Link to PDF file of the City of Ojai’s Negative Declaration and proposed Draft Ordinance. The Draft Ordinance is only 6 pages long, pages 27-32 of the PDF file.
http://www.ci.ojai.ca.us/vertical/Sites/{6CAA84A0-9B68-4637-964F-ED4B5D8E7542}/uploads/Single-use_carry_out_bag_ord.pdf

Surfrider Foundation Campaign entry, with City Council members email addresses.
http://www.surfrider.org/campaigns/entry/ojai-plastic-bag-ban

Bill Buchanan, publisher of the Ojai Valley News, wrote an editorial called It’s in the Bag that is not very enlightened. Feel free to respond to the Editorial by following the link below. This appeared in the February 10 OVN, Page A7. Anyone can respond online to the editorial, you dont have to be a resident of Ojai. http://ovnblog.com/?p=5717.

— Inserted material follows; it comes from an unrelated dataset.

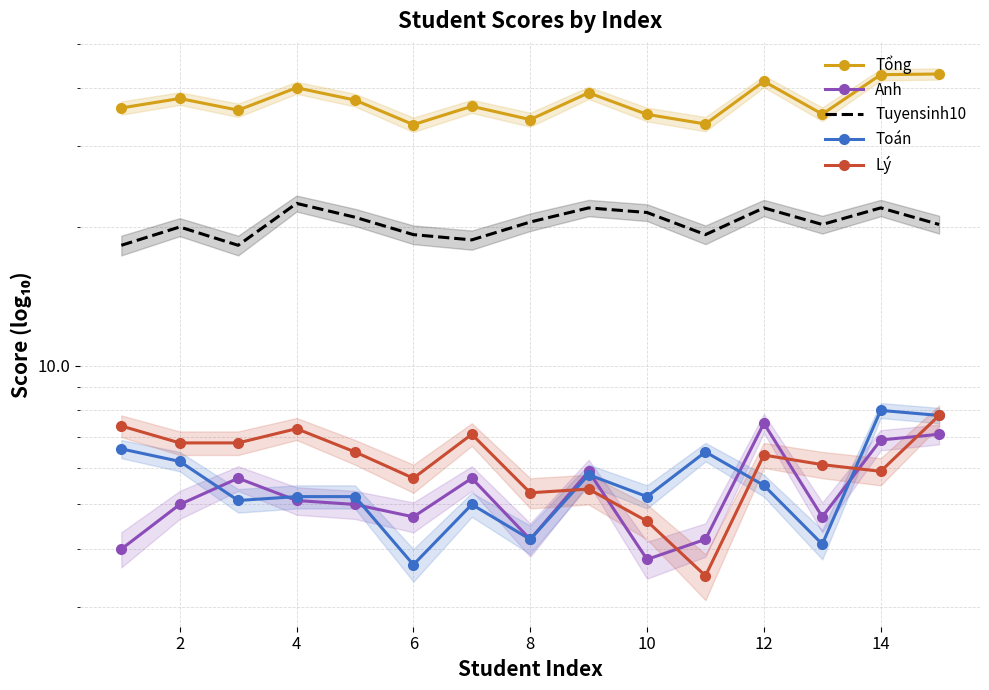

True or false: Tổng and Toán intersect in this chart.

False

Write a Letter to the Editor, less than 400 words. Be sure to give your name, location, and phone number (this is kept private and not published).
Send email to letters@ojaivalleynews.com

Reply

Kristofer Young February 23, 2012 at 6:16 pm

This ordinance appears a logical next step in caring for our environment and the environment.

Reply

Suza Francina March 3, 2012 at 8:57 am

People all over the world of every income level manage to shop without taking home their purchases in plastic bags. Sturdy wicker baskets, cardboard boxes, canvas bags, back packs …there are lots of easy, convenient ways to carry home your groceries besides plastic bags.

Plastic carry out bags are banned in over twenty countries around the world. China, Canada, Ireland, Sweden, Germany, Italy, South Africa, Australia and India are just a few of the places that have succeeded in banning plastic bags in the majority of their states, cities, towns and provinces.

At least 42 communities in California now have bans on single-use plastic carryout bags. 54 cities and 12 counties in the U.S. have adopted plastic bag bans, three communities have taxes on plastic bags. More than a dozen cities including Austin, Texas, Sacramento and San Diego, are actively pursuing plastic bag bans.

Suza Francina

3 Mar 12 at 8:42 am

According to the Sacramento-based Californians Against Waste, 16 percent of the people in California are now living in a jurisdiction where an ordinance has been passed banning plastic bags.

This is the wave of the future. The move to banning plastic and charging for a paper bag is a proven way to remind people to bring their own bag.

One more small step in the right direction towards making Ojai a model sustainable community.